Hurricane Creek is a top notch band! Might be expensive,I could run something by my father, he lives close to Birmingham and is one heck of a singer/guitar picker and his brother Mike Smith is pretty nasty on the banjo "plays that KILLER reno style stuff that most no one plays. He's played with the Country Gentleman and David Bromberg Quartet a few gigs "mainly because my other 2 uncles are pro pickers and had them jobs in the early-mid 80's! the only thing is is he works on the riverboats 30 days on and 30 off! Also they have a buddy thats solid upright bass, too bad I moved away or I'd make it happen with my mando pickin! I could ask them if you'd like?

----------


## J.Albert

Why not David Davis and the Warrior River Boys, out of Cullman ??   :Smile:

----------


## gwh17

P.S. Let us know how it turns out. 

George

----------


## tburcham

Hatter,

Check out Breaking Grass from northeast Mississippi.  They are an excellent bluegrass band that does tradition and original tunes.  They are moving up quickly in the world of bluegrass music, but they are still affordable for a venue as you describe.  I do have a little bias here, as my cousin's husband is their banjo player.  You can check them out on YouTube and iTunes.

----------


## Hatter

Hey guys, thank you so much for all of the help.  So far I have reached out and talked to about 4 bands: Iron Horse, Hurricane Creek, Walker Street Opry and David Davis.  I have two more I want to get in touch with as well and thats Monroeville and Breaking Grass.  I really thought it would be tough to find a good band to play, but it seems that it is becoming much much tougher to pick the band rather than find the band.  All of the ones that I listed so far are really good and I think they would all be awesome for the wedding, and they are all very reasonably priced.  So I'm having a pretty hard time eliminating any of them and picking one haha.

----------


## gwh17

> Hey guys, thank you so much for all of the help.  So far I have reached out and talked to about 4 bands: Iron Horse, Hurricane Creek, Walker Street Opry and David Davis.  I have two more I want to get in touch with as well and thats Monroeville and Breaking Grass.  I really thought it would be tough to find a good band to play, but it seems that it is becoming much much tougher to pick the band rather than find the band.  All of the ones that I listed so far are really good and I think they would all be awesome for the wedding, and they are all very reasonably priced.  So I'm having a pretty hard time eliminating any of them and picking one haha.

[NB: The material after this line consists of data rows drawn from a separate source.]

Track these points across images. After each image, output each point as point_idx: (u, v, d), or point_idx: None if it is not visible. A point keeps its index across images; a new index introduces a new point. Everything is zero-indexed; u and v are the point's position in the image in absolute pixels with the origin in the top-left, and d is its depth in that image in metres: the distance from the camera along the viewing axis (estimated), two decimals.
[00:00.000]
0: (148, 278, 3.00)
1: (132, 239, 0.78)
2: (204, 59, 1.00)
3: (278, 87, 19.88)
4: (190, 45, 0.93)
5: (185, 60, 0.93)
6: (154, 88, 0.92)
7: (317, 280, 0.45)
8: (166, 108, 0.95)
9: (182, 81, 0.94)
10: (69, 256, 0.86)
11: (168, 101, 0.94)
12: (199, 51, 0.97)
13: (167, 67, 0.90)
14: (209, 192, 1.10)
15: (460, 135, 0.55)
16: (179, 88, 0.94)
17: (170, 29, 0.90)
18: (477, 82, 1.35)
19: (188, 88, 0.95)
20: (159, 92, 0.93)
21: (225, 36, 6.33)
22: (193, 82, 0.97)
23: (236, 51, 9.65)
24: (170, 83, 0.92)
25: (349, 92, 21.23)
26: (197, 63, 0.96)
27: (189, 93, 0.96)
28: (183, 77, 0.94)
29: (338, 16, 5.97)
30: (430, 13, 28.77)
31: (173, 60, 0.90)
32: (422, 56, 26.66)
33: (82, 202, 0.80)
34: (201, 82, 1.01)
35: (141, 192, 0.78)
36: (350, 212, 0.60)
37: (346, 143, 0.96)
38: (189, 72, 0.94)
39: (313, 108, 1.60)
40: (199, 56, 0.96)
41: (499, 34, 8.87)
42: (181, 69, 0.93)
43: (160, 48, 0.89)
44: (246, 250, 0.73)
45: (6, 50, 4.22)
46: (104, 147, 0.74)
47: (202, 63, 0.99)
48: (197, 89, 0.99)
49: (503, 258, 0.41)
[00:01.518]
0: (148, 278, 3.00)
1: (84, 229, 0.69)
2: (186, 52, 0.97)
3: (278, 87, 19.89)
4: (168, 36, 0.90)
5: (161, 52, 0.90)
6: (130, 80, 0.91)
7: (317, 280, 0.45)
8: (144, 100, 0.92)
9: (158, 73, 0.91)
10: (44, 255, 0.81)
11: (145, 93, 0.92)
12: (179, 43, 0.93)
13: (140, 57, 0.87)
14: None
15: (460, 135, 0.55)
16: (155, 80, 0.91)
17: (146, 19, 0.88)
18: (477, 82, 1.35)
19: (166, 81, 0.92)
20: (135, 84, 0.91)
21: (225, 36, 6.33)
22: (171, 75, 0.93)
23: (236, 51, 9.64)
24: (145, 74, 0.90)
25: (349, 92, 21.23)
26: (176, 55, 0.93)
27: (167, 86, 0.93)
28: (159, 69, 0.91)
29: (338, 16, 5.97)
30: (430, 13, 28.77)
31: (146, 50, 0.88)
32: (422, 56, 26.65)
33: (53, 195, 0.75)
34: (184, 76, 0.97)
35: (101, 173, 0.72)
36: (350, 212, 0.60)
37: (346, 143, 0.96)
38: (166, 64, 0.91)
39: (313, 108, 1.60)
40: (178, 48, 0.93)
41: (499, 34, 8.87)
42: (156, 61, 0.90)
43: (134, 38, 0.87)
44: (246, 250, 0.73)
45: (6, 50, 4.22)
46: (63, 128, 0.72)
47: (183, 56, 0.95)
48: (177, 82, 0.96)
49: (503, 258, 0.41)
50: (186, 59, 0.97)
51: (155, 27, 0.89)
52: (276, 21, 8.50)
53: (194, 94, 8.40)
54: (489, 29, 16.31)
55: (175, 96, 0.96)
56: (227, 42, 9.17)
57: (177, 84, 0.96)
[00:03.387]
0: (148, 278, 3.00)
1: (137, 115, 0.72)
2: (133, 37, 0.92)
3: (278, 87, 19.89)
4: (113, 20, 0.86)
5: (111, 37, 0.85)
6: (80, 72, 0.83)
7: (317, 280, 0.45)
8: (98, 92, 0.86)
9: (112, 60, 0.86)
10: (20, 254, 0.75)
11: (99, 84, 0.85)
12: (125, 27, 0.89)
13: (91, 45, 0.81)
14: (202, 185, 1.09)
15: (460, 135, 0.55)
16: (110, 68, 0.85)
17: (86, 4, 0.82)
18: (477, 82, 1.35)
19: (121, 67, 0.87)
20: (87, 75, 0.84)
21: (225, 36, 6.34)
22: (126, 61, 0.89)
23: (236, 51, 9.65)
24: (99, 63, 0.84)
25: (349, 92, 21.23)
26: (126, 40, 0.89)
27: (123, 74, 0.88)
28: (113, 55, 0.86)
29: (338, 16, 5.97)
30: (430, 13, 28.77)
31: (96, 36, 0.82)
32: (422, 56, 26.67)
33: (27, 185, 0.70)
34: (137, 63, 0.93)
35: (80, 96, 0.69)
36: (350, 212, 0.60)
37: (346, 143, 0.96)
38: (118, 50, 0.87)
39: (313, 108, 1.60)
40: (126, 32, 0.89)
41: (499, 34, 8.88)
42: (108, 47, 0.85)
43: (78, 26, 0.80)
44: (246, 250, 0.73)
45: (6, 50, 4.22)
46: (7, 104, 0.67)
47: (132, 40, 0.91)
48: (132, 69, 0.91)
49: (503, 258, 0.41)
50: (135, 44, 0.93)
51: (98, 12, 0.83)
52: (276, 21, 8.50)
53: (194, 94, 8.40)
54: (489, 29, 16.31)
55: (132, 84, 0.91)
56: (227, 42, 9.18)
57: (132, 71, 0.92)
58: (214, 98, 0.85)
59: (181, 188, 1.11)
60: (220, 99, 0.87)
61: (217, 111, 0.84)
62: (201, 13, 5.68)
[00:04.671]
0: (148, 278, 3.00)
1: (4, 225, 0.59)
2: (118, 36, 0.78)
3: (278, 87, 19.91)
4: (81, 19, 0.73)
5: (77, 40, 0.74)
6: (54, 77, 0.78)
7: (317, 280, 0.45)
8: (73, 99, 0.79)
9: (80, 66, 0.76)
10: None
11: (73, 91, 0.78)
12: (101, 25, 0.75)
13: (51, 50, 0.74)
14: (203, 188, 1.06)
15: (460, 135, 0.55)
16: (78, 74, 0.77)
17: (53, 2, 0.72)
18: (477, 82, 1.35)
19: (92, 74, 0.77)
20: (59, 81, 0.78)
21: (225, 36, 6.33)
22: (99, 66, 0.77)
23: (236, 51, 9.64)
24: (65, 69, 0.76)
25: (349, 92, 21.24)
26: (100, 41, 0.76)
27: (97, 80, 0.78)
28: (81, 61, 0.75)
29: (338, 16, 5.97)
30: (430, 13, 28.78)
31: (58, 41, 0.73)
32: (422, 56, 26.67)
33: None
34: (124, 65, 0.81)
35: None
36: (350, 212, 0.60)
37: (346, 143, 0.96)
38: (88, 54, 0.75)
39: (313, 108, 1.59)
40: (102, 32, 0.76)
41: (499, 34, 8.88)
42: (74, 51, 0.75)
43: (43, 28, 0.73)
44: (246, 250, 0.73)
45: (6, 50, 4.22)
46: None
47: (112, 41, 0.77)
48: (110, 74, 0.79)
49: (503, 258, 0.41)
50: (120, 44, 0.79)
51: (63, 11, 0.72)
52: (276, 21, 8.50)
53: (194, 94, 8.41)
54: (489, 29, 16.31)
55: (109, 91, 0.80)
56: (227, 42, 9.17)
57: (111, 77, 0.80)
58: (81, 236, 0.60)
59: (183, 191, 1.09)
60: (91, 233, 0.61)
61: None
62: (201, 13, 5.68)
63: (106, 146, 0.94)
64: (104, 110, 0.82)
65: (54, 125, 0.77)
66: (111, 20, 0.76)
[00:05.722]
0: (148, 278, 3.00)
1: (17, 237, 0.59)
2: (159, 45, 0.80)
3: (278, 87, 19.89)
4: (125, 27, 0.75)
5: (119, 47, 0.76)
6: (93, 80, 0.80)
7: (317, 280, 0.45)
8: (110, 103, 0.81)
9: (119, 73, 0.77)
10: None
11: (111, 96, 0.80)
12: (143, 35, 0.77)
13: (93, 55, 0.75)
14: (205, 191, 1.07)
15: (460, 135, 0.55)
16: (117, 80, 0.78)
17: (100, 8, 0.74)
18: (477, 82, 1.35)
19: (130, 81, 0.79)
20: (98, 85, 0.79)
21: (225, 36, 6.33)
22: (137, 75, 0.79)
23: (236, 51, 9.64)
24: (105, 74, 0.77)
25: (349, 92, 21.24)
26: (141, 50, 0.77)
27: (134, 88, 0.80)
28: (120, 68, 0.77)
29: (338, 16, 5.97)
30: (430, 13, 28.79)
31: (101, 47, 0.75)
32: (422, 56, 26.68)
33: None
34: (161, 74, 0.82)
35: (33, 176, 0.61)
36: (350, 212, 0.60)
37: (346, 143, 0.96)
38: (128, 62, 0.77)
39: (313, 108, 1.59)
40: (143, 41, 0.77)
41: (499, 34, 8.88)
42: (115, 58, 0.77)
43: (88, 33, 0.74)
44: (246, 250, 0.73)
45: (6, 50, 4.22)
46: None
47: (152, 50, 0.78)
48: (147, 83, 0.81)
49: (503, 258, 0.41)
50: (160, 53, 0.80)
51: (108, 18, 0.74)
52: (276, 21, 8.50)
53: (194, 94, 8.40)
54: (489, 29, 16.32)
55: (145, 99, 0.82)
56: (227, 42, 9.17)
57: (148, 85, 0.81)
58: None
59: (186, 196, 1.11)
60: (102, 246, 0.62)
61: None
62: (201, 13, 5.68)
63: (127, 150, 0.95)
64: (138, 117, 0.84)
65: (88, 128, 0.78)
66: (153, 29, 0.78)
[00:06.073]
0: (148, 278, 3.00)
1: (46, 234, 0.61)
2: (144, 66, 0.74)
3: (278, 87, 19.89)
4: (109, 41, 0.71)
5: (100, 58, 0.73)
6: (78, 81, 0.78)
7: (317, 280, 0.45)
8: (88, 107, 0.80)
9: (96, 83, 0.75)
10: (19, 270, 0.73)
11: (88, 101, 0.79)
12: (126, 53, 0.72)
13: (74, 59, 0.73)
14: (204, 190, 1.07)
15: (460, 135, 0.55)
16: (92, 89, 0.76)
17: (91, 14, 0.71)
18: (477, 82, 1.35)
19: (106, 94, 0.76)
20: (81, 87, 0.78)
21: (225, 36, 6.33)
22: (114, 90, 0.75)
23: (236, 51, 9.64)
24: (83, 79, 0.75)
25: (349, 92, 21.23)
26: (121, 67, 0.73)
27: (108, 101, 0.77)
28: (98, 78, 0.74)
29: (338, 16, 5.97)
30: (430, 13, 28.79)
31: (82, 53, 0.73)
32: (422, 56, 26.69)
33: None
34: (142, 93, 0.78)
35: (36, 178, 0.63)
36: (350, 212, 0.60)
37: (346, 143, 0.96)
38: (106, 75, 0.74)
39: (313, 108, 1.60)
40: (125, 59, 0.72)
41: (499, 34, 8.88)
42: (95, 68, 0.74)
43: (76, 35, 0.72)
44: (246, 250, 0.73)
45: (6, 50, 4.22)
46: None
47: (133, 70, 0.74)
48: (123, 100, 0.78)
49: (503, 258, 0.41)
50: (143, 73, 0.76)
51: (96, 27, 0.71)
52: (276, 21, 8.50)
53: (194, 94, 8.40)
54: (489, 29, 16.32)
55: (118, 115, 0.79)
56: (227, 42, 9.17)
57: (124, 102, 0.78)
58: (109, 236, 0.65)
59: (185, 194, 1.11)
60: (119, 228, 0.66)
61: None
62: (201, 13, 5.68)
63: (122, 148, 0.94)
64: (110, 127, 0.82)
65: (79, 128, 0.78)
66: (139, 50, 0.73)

+1 on Breaking Grass.  Saw them at Bluegrass on the Plains in Auburn last Summer.  They are great - bought one of their cd's to learn some of their stuff.  I also just thought about Three on a String from Birmingham - excellent musicians who play a variety of music and throw in some comedy as well.  They are very entertaining.

----------


## dubblestop

Check out Smokehouse Band from Corinth, Mississippi. They have been together for over 30 years. Reasonably priced.

<smokehouseband.com>

Congrats on the wedding!

----------